Argentina’s government sees 2026 as its “golden opportunity” to pass major economic reform…according to the minister tasked with enacting President Javier Milei’s ‘chainsaw’ deregulation agenda. …having more than doubled its congressional bloc at those elections, the government believes it can now pass labour and tax overhauls, as well as a hardline new penal code. Such reforms have long been resisted by the country’s leftwing Peronist opposition… “There is a new political climate,” deregulation minister Federico Sturzenegger, who wrote many of the planned reforms, told the Financial Times. “The rest of the political system is looking to the party that won 40 per cent and that will make it easier to deal with congress.” …The first target is Argentina’s labour market, where the number of formal private sector jobs has been almost flat for 14 years. Roughly half of workers are employed off the books. Businesses blame high payroll taxes, sometimes outsized severance payments and national level wage agreements…that can override company-level talks. The proposed labour bill would reduce union dues paid by non-members, limit labour courts’ discretion on severance payments and make company wage negotiations supersede nation-level accords. It would also allow a working day of up to 12 hours and limit the right to strike by expanding the category of jobs deemed essential. Sturzenegger said the changes would “correct the rigidity that has expelled people from the formal labour market”. Greater flexibility in wage negotiations, he argued, would allow smaller companies and those in poorer regions to hire more and fuel a 15-20 per cent increase in formal jobs. …Sturzenegger has also led Milei’s efforts to slash Argentina’s labyrinthine regulations — and says he has cut or overhauled 13,500 articles using various executive powers.

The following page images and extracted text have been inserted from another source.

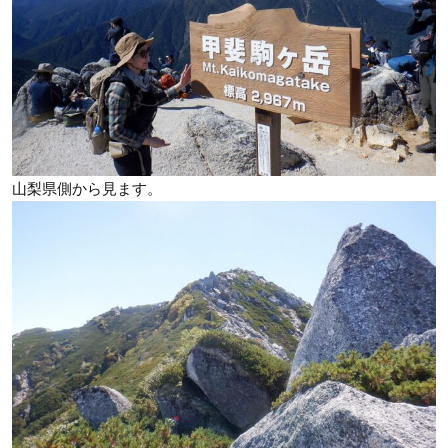
山梨県側から見ます。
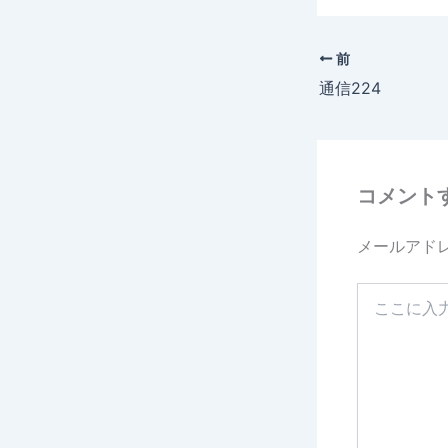
c
e
前
b
通信224
o
o
k
コメント
メールアド
こ
こ
に
入
力…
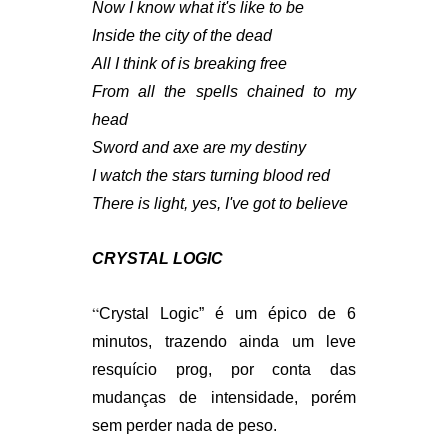
Now I know what it's like to be
Inside the city of the dead
All I think of is breaking free
From all the spells chained to my
head
Sword and axe are my destiny
I watch the stars turning blood red
There is light, yes, I've got to believe
CRYSTAL LOGIC
“
Crystal Logic” é um épico de 6
minutos, trazendo ainda um leve
resquício prog, por conta das
mudanças de intensidade, porém
sem perder nada de peso.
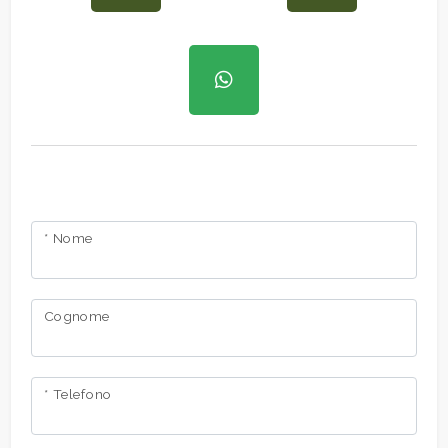
* Nome
Cognome
* Telefono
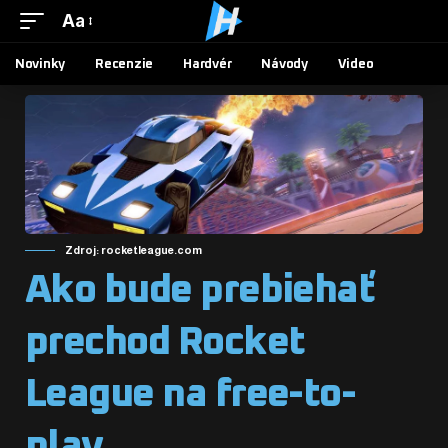
Aa
Novinky
Recenzie
Hardvér
Návody
Video
Zdroj: rocketleague.com
Ako bude prebiehať
prechod Rocket
League na free-to-
play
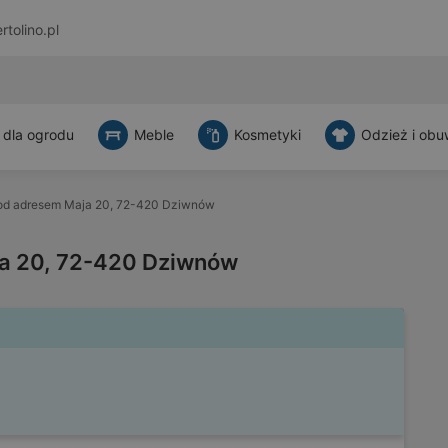
rtolino.pl
 dla ogrodu
Meble
Kosmetyki
Odzież i obu
od adresem Maja 20, 72-420 Dziwnów
a 20, 72-420 Dziwnów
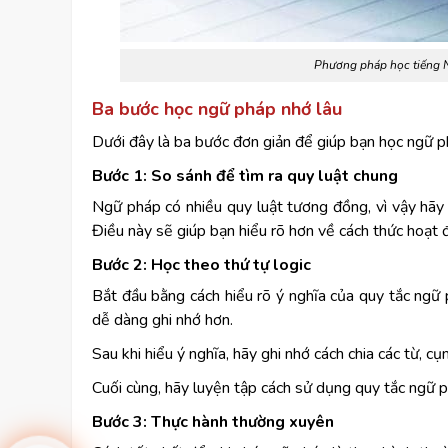
Phương pháp học tiếng N
Ba bước học ngữ pháp nhớ lâu
Dưới đây là ba bước đơn giản để giúp bạn học ngữ p
Bước 1: So sánh để tìm ra quy luật chung
Ngữ pháp có nhiều quy luật tương đồng, vì vậy hãy
Điều này sẽ giúp bạn hiểu rõ hơn về cách thức hoạt 
Bước 2: Học theo thứ tự logic
Bắt đầu bằng cách hiểu rõ ý nghĩa của quy tắc ngữ p
dễ dàng ghi nhớ hơn.
Sau khi hiểu ý nghĩa, hãy ghi nhớ cách chia các từ, 
Cuối cùng, hãy luyện tập cách sử dụng quy tắc ngữ p
Bước 3: Thực hành thường xuyên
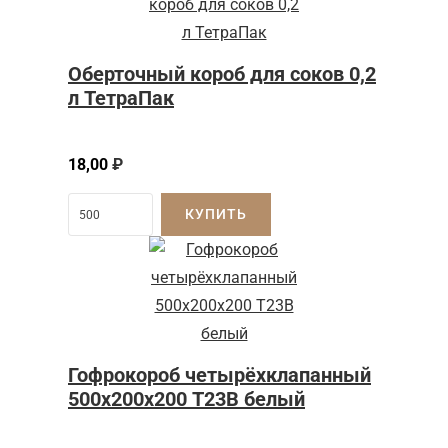
Оберточный короб для соков 0,2
л ТетраПак
18,00
₽
КУПИТЬ
Гофрокороб четырёхклапанный
500х200х200 Т23В белый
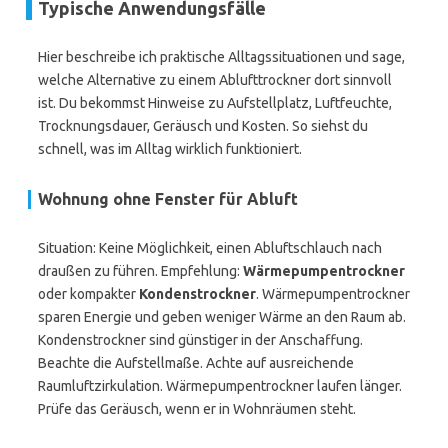
Typische Anwendungsfälle
Hier beschreibe ich praktische Alltagssituationen und sage,
welche Alternative zu einem Ablufttrockner dort sinnvoll
ist. Du bekommst Hinweise zu Aufstellplatz, Luftfeuchte,
Trocknungsdauer, Geräusch und Kosten. So siehst du
schnell, was im Alltag wirklich funktioniert.
Wohnung ohne Fenster für Abluft
Situation: Keine Möglichkeit, einen Abluftschlauch nach
draußen zu führen. Empfehlung:
Wärmepumpentrockner
oder kompakter
Kondenstrockner
. Wärmepumpentrockner
sparen Energie und geben weniger Wärme an den Raum ab.
Kondenstrockner sind günstiger in der Anschaffung.
Beachte die Aufstellmaße. Achte auf ausreichende
Raumluftzirkulation. Wärmepumpentrockner laufen länger.
Prüfe das Geräusch, wenn er in Wohnräumen steht.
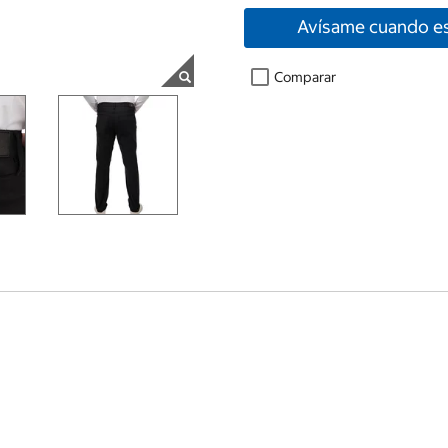
Avísame cuando es
Comparar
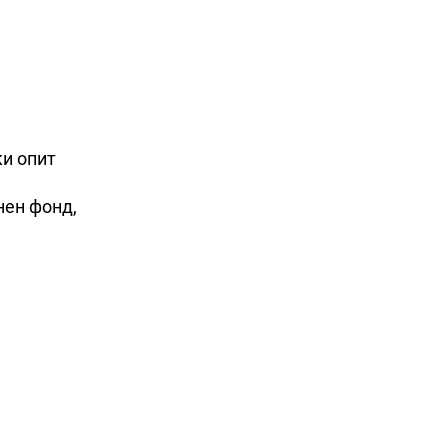
ки опит
нен фонд,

To understand why it’s important to liberalize labor markets, here’s the one-minute video released by the Center for Freedom and Prosperity back in July.
Milei already has taken big steps toward his goal of making Argentina the world’s freest economy. Let’s hope 2026 sees even more economic liberty.
P.S. What makes Argentina’s success even more enjoyable is that 108 left-wing economist signed a letter back in 2023 warning that Milei’s agenda would “cause more devastation.” I wish we could have similar “devastation” in the United States!